══ Listed records

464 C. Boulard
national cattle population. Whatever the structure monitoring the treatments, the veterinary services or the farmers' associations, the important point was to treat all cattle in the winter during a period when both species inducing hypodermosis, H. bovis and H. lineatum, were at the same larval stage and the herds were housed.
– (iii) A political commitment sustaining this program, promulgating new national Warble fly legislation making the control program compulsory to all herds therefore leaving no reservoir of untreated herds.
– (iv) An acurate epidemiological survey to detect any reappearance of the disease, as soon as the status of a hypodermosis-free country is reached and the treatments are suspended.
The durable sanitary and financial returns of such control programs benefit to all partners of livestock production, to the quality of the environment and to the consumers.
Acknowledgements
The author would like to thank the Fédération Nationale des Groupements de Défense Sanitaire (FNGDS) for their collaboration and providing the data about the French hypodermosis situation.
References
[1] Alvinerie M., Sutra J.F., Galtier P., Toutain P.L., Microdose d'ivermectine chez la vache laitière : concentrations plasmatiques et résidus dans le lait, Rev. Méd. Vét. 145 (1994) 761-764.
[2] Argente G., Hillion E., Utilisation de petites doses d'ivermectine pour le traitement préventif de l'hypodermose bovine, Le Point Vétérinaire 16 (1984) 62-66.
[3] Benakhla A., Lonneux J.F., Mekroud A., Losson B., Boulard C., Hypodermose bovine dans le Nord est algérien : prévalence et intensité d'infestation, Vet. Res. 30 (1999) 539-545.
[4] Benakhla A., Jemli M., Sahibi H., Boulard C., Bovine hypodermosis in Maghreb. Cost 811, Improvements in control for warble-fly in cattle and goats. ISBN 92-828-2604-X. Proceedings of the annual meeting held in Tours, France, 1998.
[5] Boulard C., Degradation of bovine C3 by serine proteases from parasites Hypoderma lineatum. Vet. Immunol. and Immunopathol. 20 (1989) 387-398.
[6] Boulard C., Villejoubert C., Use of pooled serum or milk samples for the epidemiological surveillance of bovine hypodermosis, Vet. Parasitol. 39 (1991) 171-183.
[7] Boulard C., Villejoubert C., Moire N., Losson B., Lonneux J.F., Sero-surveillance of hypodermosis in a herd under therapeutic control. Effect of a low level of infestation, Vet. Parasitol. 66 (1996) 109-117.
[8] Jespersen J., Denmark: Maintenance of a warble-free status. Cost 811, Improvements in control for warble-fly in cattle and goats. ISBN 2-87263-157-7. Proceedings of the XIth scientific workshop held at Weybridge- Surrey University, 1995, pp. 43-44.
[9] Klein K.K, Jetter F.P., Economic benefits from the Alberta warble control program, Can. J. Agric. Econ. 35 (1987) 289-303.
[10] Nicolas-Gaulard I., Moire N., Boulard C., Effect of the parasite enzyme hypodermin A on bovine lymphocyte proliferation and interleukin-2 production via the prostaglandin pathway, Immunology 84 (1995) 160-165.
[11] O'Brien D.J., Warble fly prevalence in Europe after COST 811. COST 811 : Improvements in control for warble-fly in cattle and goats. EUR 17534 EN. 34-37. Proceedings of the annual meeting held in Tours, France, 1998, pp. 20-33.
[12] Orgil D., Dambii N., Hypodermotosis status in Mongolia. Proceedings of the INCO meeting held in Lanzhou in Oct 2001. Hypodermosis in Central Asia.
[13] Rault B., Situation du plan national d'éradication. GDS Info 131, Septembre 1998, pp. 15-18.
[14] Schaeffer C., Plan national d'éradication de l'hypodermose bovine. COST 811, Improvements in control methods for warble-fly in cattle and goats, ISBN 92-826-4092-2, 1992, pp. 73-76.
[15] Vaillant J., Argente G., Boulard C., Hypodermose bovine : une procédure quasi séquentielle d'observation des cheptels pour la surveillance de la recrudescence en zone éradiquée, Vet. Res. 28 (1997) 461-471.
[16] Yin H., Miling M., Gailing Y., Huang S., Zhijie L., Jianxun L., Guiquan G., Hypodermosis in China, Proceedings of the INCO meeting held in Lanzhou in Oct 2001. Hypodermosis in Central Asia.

════

Instructions for the task
The reply should consist of one number, the count of lines above with the string "epidemiological" in them.

Solution for this task
2